| importance_pvalues {ranger} | R Documentation |
Compute variable importance with p-values.
importance_pvalues(x, method = c("janitza", "altmann"),
num.permutations = 100, formula = NULL, data = NULL, ...)
x |
ranger or holdoutRF object. |
method |
Method to compute p-values. Use "janitza" for the method by Janitza et al. (2015) or "altmann" for the non-parametric method by Altmann et al. (2010). |
num.permutations |
Number of permutations.

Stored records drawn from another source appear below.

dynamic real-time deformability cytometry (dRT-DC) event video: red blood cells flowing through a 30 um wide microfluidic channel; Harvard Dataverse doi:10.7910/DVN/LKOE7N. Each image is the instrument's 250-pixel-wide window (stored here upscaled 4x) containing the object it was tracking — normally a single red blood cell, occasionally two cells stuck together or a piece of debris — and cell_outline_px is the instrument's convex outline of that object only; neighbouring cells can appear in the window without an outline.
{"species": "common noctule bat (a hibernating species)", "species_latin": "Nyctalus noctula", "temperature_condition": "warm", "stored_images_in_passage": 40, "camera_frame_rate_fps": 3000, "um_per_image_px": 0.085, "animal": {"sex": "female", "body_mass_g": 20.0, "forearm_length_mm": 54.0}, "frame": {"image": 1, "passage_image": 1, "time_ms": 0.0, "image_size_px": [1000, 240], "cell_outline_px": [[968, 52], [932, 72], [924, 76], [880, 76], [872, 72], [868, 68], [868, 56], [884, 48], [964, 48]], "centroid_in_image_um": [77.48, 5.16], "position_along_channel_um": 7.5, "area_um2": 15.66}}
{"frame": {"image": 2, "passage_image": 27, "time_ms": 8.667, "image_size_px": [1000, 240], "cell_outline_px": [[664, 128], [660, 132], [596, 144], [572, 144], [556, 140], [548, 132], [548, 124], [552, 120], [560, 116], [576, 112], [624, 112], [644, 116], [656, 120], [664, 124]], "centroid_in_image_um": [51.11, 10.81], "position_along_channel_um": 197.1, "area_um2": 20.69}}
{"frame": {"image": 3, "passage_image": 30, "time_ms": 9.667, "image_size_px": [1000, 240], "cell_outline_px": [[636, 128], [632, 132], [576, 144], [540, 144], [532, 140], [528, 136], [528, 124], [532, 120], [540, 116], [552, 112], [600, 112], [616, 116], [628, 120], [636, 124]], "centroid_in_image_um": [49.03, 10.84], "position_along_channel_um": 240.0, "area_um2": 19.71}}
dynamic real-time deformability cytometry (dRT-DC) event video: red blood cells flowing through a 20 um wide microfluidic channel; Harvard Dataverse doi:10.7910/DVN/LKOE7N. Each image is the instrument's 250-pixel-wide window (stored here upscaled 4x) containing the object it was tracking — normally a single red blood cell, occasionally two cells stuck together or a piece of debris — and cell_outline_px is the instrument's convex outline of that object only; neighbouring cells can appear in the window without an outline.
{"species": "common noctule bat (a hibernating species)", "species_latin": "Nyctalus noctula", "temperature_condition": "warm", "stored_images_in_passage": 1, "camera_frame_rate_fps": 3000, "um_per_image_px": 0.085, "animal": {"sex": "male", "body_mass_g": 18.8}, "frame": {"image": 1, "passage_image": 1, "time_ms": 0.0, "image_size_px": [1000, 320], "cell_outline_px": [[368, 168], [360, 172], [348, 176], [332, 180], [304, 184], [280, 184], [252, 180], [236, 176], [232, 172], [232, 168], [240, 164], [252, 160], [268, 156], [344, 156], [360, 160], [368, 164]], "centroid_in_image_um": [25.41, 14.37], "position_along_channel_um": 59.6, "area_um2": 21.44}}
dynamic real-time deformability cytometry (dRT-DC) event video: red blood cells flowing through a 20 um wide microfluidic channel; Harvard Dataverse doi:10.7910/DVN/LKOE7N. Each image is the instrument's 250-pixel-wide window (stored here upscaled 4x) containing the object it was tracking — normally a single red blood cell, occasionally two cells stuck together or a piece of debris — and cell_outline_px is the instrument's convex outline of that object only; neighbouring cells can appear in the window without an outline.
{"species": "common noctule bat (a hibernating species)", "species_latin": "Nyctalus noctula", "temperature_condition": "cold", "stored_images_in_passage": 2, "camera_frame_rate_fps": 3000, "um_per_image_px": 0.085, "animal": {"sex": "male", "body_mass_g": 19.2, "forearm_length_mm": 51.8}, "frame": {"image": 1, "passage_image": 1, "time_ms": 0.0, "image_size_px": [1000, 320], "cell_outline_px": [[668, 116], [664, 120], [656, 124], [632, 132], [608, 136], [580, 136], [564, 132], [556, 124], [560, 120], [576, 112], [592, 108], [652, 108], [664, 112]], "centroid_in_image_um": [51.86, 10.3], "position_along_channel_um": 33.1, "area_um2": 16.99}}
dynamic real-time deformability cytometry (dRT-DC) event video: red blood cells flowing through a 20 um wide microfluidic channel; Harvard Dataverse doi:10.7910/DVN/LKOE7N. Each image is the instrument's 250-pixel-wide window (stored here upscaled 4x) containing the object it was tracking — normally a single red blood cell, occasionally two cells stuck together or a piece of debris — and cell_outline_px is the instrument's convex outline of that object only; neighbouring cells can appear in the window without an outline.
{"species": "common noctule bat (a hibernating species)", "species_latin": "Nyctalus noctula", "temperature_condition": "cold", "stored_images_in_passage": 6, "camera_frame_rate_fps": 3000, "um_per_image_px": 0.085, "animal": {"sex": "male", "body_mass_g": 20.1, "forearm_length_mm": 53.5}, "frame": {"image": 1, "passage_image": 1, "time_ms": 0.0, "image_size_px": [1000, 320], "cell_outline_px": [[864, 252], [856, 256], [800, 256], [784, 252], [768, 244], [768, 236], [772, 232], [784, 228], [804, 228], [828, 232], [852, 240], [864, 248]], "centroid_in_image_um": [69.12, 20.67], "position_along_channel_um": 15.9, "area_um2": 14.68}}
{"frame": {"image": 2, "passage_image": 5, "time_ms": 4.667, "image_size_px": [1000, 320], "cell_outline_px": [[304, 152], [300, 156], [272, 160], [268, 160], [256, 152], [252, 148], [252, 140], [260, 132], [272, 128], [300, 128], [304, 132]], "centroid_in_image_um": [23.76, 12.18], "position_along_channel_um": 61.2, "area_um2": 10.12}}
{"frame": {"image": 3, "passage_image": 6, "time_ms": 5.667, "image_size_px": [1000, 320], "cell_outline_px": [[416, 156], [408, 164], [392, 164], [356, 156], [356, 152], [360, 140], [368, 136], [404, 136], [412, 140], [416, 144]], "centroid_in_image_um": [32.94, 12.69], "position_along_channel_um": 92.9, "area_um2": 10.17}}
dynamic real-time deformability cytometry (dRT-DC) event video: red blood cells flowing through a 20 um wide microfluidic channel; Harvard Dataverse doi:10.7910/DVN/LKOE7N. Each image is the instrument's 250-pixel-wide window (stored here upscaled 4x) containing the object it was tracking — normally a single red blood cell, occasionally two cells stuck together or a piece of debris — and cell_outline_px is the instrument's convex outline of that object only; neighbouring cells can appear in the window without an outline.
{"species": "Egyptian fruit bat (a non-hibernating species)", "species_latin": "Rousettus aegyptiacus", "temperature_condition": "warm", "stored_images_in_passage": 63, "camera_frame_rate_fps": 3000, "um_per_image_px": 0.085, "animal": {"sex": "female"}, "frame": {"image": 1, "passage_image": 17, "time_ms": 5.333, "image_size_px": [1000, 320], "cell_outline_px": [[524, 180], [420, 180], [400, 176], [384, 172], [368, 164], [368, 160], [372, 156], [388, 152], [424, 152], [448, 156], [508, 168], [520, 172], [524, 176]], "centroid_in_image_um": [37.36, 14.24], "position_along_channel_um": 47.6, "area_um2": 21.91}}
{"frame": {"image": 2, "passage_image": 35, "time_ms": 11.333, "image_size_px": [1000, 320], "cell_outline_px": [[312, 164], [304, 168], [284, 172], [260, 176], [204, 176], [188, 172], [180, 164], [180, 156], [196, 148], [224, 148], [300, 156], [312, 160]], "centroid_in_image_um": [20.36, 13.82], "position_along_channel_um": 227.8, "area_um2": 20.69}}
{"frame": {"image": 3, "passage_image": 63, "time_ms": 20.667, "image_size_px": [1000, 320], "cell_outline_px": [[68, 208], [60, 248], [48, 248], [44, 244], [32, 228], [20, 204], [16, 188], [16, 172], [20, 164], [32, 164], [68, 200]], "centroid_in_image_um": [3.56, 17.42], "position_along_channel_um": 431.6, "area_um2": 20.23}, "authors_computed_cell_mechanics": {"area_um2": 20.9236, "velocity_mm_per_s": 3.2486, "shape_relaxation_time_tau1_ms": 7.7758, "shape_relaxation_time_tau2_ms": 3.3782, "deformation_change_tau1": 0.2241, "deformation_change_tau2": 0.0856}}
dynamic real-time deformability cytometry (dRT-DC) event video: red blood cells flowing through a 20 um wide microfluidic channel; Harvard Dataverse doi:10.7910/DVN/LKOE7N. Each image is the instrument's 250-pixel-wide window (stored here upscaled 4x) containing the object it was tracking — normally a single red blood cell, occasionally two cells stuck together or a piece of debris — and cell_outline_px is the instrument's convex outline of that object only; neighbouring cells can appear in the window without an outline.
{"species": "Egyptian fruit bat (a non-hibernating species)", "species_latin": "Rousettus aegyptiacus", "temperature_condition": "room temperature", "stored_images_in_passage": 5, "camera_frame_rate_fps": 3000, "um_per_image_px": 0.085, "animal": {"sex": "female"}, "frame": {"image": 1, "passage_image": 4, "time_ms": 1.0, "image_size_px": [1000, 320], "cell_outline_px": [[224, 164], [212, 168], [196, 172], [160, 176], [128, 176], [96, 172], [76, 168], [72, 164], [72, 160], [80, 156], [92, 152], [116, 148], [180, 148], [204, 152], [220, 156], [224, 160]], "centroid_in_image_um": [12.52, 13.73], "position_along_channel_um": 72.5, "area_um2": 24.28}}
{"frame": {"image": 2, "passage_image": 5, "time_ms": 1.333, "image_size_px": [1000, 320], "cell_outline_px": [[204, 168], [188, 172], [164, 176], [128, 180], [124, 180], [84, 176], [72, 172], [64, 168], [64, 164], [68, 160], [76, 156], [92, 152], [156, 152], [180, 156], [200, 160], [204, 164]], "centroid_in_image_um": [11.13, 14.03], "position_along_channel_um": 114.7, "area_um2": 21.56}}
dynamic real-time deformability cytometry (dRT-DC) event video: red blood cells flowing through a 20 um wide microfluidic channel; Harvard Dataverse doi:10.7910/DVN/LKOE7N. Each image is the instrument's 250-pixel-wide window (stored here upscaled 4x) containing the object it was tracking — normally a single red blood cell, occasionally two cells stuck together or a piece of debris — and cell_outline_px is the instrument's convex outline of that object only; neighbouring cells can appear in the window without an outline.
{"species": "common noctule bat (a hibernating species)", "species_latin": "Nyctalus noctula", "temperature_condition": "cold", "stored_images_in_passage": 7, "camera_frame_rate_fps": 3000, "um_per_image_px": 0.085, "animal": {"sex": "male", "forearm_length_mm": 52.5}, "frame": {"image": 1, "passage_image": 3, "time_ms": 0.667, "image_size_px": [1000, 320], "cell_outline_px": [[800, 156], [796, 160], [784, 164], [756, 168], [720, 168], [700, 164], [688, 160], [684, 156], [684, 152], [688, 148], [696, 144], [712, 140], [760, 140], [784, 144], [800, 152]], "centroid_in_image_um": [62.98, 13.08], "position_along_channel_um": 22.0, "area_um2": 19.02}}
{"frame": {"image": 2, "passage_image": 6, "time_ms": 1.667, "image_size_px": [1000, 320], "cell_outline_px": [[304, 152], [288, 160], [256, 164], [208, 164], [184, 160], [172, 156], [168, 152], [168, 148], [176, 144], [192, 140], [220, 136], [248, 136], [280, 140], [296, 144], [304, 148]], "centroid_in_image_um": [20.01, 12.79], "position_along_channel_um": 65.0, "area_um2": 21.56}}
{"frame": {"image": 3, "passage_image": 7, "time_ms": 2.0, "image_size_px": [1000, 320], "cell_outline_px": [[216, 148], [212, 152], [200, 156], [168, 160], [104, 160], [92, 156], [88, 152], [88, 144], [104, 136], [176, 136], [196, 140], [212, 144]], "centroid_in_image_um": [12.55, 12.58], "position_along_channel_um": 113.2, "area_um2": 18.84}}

Used in the "altmann" method only. |
formula |
Object of class formula or character describing the model to fit. Used in the "altmann" method only. |
data |
Training data of class data.frame or matrix. Used in the "altmann" method only. |
... |
Further arguments passed to ranger(). Used in the "altmann" method only. |
Variable importance and p-values.
Marvin N. Wright
Janitza, S., Celik, E. & Boulesteix, A.-L., (2015). A computationally fast variable importance test for random forests for high-dimensional data. Adv Data Anal Classif http://dx.doi.org/10.1007/s11634-016-0276-4.
Altmann, A., Tolosi, L., Sander, O. & Lengauer, T. (2010). Permutation importance: a corrected feature importance measure, Bioinformatics 26(10):1340-1347.